Hacker News new | ask | show | jobs
by jrdorn 1779 days ago
1. GA is very limited as a data source because of sampling and the fact that they don't expose variance. So if using GA, we only support simple binomial metrics, count data (assuming Poisson distribution), and duration data (assuming exponential distribution). For SQL data sources and non-parametric data, we currently rely on the CLT and treat the sampling distribution as Normal. There's a good article that goes over the stats in more detail (Itamar, the author, wrote our stats engine) - https://towardsdatascience.com/how-to-do-bayesian-a-b-testin...
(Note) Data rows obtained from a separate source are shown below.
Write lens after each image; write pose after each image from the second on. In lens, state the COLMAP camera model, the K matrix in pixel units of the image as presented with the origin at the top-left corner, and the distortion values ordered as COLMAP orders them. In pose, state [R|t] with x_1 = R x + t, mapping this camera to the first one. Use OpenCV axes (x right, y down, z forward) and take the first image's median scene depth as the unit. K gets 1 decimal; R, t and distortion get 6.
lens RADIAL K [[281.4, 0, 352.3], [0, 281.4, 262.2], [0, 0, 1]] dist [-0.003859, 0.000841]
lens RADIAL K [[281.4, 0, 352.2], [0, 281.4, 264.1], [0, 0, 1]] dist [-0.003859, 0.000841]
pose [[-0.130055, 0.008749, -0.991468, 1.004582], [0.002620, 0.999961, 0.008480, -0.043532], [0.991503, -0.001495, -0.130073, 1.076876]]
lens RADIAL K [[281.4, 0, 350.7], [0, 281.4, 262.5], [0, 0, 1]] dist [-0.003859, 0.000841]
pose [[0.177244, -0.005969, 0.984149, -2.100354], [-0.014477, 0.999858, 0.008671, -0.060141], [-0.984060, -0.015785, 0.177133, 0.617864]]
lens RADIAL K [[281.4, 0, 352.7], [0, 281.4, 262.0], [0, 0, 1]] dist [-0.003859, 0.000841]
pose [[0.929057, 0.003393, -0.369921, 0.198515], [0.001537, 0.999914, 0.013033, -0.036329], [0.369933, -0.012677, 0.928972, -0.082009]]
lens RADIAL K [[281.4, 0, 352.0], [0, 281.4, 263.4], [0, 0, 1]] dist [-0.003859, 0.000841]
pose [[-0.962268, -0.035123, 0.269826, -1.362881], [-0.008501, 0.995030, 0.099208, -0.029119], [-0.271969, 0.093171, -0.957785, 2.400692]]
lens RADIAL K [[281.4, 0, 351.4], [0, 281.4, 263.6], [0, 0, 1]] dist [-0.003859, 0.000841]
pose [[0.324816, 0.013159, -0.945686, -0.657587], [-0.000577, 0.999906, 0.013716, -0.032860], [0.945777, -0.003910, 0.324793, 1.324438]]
2. We have a minimum sample size threshold before we run any statistics on the data. To your point, we don't want to say something is "significant" if it's 5 conversions vs 1. This is one area we're looking to improve with better heuristics. We can't completely take the human out of the loop, but we can help give them all the info they need to make the best decision. On that front, we do show Bayesian expected loss (risk) and credible intervals in addition to just the "chance to beat control".

1 comments

Brilliant, thank you.

Can you use the system to analyse results of tests it didn't run? ie. If I run tests using some SAAS that only supports frequentist stats could I use your system as a bayesian analysis backend?

Yes. As long as the variation assignment data and success metrics are in a supported data source (SQL, GA, or Mixpanel currently), it can be queried and analyzed in Growth Book.